Why wasn't Gorbachev able to pull off reforms, but Deng Xiaoping was?

by andrepoiy

I was reading about how Deng Xiaoping opened up China and reformed the economy by allowing private enterprise and whatnot. Then I wondered, Gorbachev was also trying to reform the Soviet Union around the same time, but his actions led to the dissolution of the Union. So I was wondering, why wasn't Gorbachev successful, but Deng Xiaoping was?

[deleted]

If problems are to occur, they are bound to occur inside the Communist Party. - Deng Xiaoping

Because Deng Xiaoping tightened political control whereas Gorbachev loosened it, because nationalism and Communism in China worked together, because China had a smaller "pool" of intellectual dissidents, because Deng's reforms weren't even that liberal from an economic standpoint, and finally because the Chinese "reformers" crushed their nascent political reform movement instead of encouraging it.

In 2000, the Chinese Academy of Social Sciences was contracted to "research the causes of the fall of the Soviet Union", leading to a volume of work in China which was later consolidated into the CCTV documentary "preparing for danger in times of safety". Much of the documentary was propagandistic, attributing the fall to "insufficient conviction in Marxist ideology", while other parts drew on Liu Jing's conspiratorial *Materials on the Western World’s Foreign Strategies and Tactics*, written less than two years after the Soviet Fall. Liu Jing's conspiratorial tract blamed the entire fall on Western intelligence operations, most notably the creation of "30,000 NGOs".

However, the CASS documentary also touched on another point. When Khrushchev began his reform process, Mao Zedong stated that the "Soviet Union had lost the knife of Stalin". CASS attributed the CCP's survival and CPSU's demise to the CCP retaining "the knife", in that it was able to purge those who didn't follow the party line and crush those outside the party who posed a threat.

Political Reforms

This leads us to our first reason for the CCP's post-Cold War survival - it never opened up politically. Actually, the 1976-89 period was a gradual process of *political closing*. The Mao era was ironically more "democratic" than the Deng era, in the sense that mass participation in politics and collective decision making at the local level were far more widespread. Little state security apparatus besides mobs of Maoist youth existed to eliminate political opponents, the People's Armed Police not even existing until 1982. The later Mao years were a period of chaos and economic disaster for China, as Maoist youth monopolized railway lines, disrupted production and transport, and purged intellectuals, and closed schools. It was no surprise that Deng Xiaoping and his colleagues, who represented the "right wing" of the Communist Party and were largely the victims of the purge, distrusted popular politics and sought to create a bureaucratic-administrative state vaguely along the lines of Japan.

Deng Xiaoping's regime consistently suppressed all political expression outside state outlets.
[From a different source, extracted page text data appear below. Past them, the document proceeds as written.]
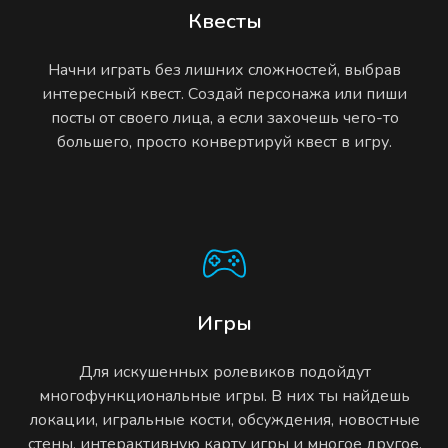
Квесты
Начни играть без лишних сложностей, выбрав
интересный квест. Создай персонажа или пиши
посты от своего лица, а если захочешь чего-то
большего, просто конвертируй квест в игру.
Игры
Для искушенных ролевиков подойдут
многофункциональные игры. В них ты найдешь
локации, игральные кости, обсуждения, новостные
стены, интерактивную карту игры и многое другое.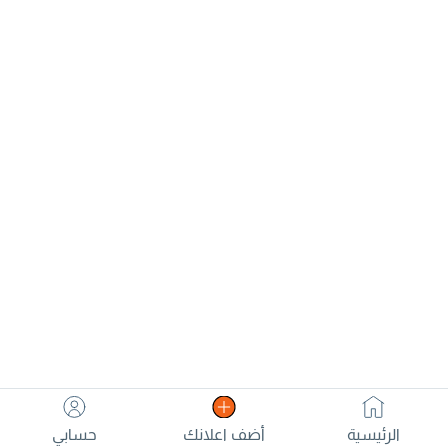
الرئيسية
أضف اعلانك
حسابي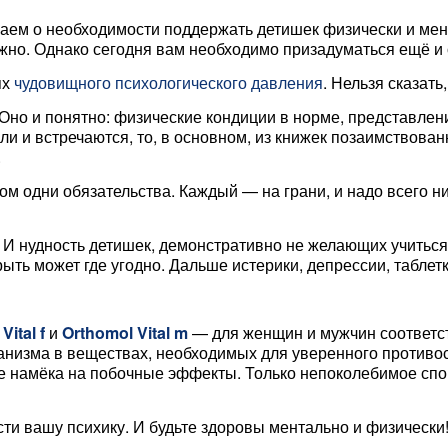
наем о необходимости поддержать детишек физически и ме
ажно. Однако сегодня вам необходимо призадуматься ещё и 
ях
чудовищного психологического давления
. Нельзя сказать
Оно и понятно: физические кондиции в норме, представлени
и встречаются, то, в основном, из книжек позаимствованные.
.
гом одни обязательства. Каждый — на грани, и надо всего ни
И нудность детишек, демонстративно не желающих учиться.
акрыть может где угодно. Дальше истерики, депрессии, табл
Vital f
и
Orthomol Vital m
— для женщин и мужчин соответс
анизма в веществах, необходимых для уверенного противос
же намёка на побочные эффекты. Только непоколебимое спо
сти вашу психику. И будьте здоровы ментально и физически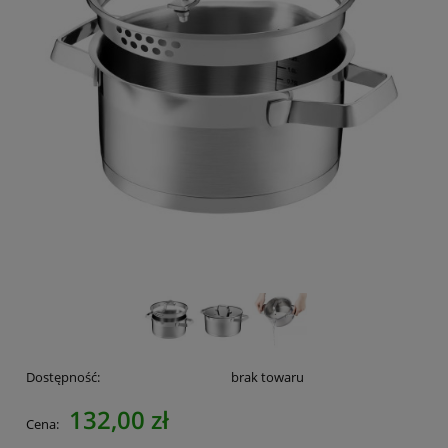
Dostępność:
brak towaru
132,00 zł
Cena:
This was not limited to non-party members, as Deng discouraged Communist officials from their traditional barnstorming and agitation. He saw the high-flying political life of earlier Communist officials as the cause of the chaos of the late 60s and early 70s, and organized the CCP into a well-ordered and ranked collective. Similar to the Japanese bureaucracy, sourced from prestigious universities, the Chinese bureaucracy in the Deng years coveted well-educated young people, particularly engineers, spawning the "fourth generation of leadership" that would preside over China's most technocratic period 2 decades later.

In contrast, Gorbachev's reforms stressed political opening and invited criticism of the CPSU. Gorbachev's reforms represented a political loosening, which spiraled out of control, while Deng's reforms were a political tightening.

Nationalism

Gorbachev also had the misfortune of running against the tide of nationalism. The Soviet Union was a multi-ethnic state that had been waging a costly Cold War against richer adversaries for decades. As a result, minority politicians mobilized separatism for their own purposes once Gorbachev's political and press reforms gave them a platform, and Russians themselves saw the other Soviet Republics as a financial burden.
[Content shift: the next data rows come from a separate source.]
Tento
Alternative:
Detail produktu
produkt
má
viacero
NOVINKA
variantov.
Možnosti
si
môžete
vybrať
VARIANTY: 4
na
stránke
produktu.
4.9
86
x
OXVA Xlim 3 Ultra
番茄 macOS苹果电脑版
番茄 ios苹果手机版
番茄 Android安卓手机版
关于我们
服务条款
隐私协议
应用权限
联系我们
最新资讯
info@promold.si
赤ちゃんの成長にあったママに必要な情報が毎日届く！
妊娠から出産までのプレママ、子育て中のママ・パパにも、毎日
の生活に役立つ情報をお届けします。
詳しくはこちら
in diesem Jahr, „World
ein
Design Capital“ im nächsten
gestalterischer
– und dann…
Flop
The situation in China couldn't have been more different, as the CCP's strongest cards even after the economic failures of the 60s and 70s were its nationalist credentials. According to the CCP's founding mythos, Mao's 1949 victory had thrown off the Western-imposed unequal treaties (actually, they were ironically dissolved by the Japanese puppet state led by Wang Jingwei, and never reinstituted after the war). Subsequently, the Mao defeated a coalition of Western powers in Korea, and reconquered Tibet and Xinjiang. The PLA then won a border war with India, and waged skirmishes against the Soviet Union over land taken from the Qing in the Treaty of Aigun. While actually less significant than that of the KMT, the CCP's resistance against the Japanese was glorified in plays and cinema constructed by state propagandists, foremost among them Mao's wife Jiang Qing. It was not uncommon in the 1980s and 90s for ordinary Chinese to believe that it was not the KMT or even the Americans who played the greatest part in defeating Japan, but the CCP.

While most Western Communist parties were internationalist, the CCP was foremost a nationalist movement. Much like the neighboring North Korean system, the Chinese system could morph into something entirely un-Communist and still retain credibility as a result.